Nada ingin mengejar Juan tapi dia urungkan karena ponselnya berdering. Muncul nomor Bundanya di layar ponsel. Nada tidak ingin menjawab. Perasaannya seolah memberitahu mengangkat panggilan itu akan menjadi kesedihan berikutnya.

Juan menyadari ekspresi Nada berubah sendu. "NADA!" Suara Juan samar-samar tertutupi oleh suara hujan yang semakin deras.

"Apa?" Nada hanya menggerakkan mulutnya tanpa bersuara. Tangan Nada reflek memasukkan ponsel ke dalam tas mungilnya.

Juan berjalan mendekati, "Kita itu termasuk orang-orang beruntung karena tahu cara nikmatin hujan." Juan mencoba mengalihkan perhatian Nada dari benda yang tadi menganggunya.

"Tiba-tiba?" Nada tersenyum tipis, merasa situasi ini lucu.

"Lo liat orang-orang di sana?" Juan menunjuk orang-orang yang sedang berteduh. "Mereka nganggep hujan itu masalah, mereka takut kedinginan, takut kebasahan, dan hujan memperburuk hari-hari mereka yang penuh masalah."

"Memangnya kenapa?"

"Kalau kita seperti mereka.

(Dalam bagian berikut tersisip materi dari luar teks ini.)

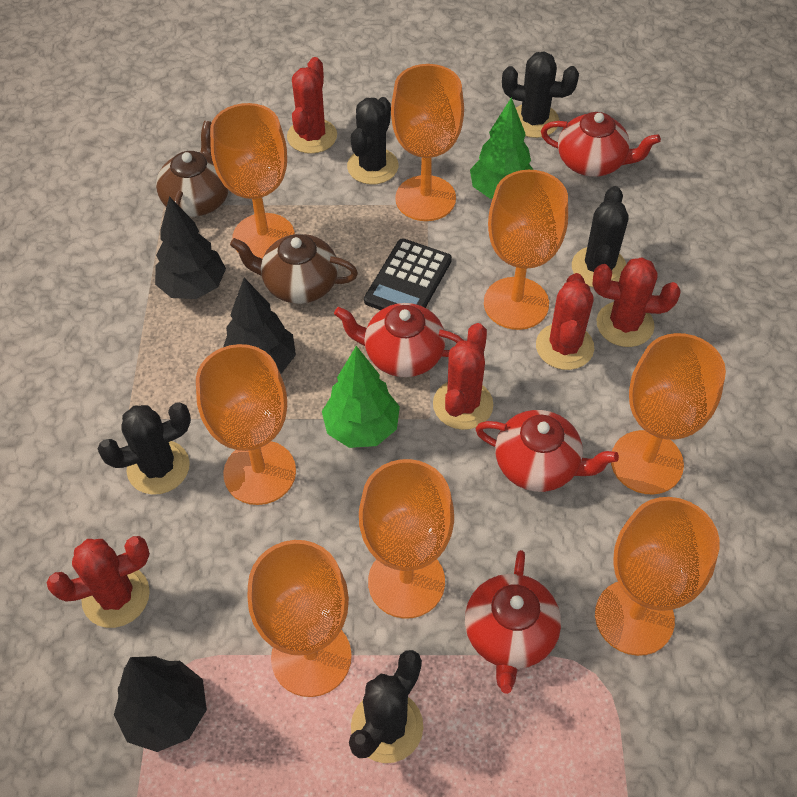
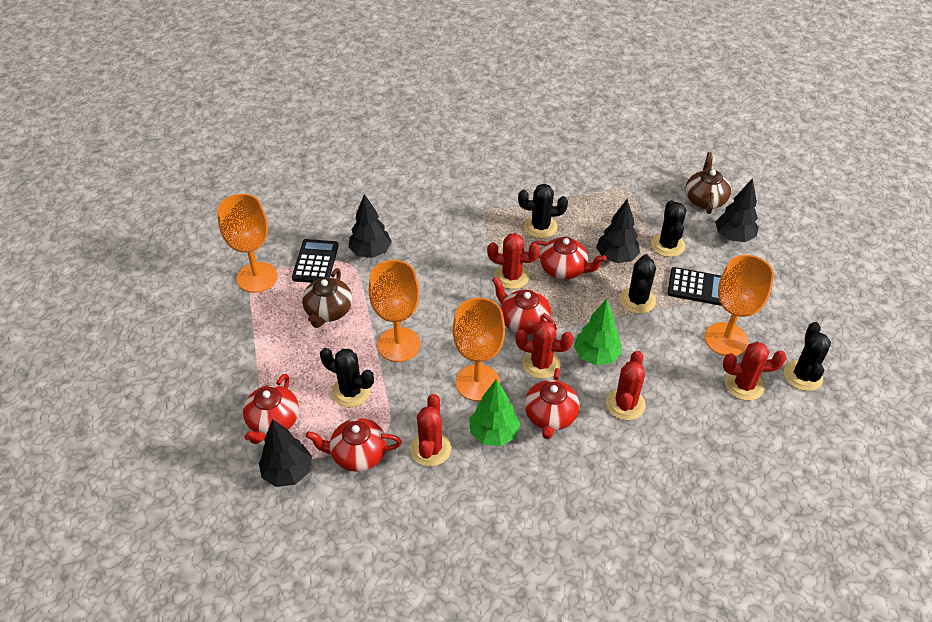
black calculator: 1 -> 2
black tree: 3 -> 4
orange goblet: 8 -> 4
red teapot: 4 -> 5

Yang cuma berdiri diam dan menghindari hujan, ya... hujan bakal makin dingin, makin memperberat masalah kita. ." lanjut Juan, suaranya lebih pelan, "Padahal hujan bisa buat kita kaya anak kecil yang gapunya beban. Lompat ke genangan air, ketawa, dan buat diri kita lupa sama hal-hal yang bikin pikiran berat." Juan menginjak salah satu genangan air.

Nada tersenyum manis, dia masuk kedalam satu genangan air yang sama dengan Juan. Jarak mereka hanya terpaut beberapa senti sekarang. "Setuju, bahkan genangan airnya cuma ada sekarang kan? Nggak selalu ada." Nada bahagia, bersama Juan benar-benar memperbaiki hari buruknya.

"Pinter," Juan mengusap puncak kepala Nada beberapa kali. "Gue harap lo selalu bisa nikmatin hujan kaya sekarang."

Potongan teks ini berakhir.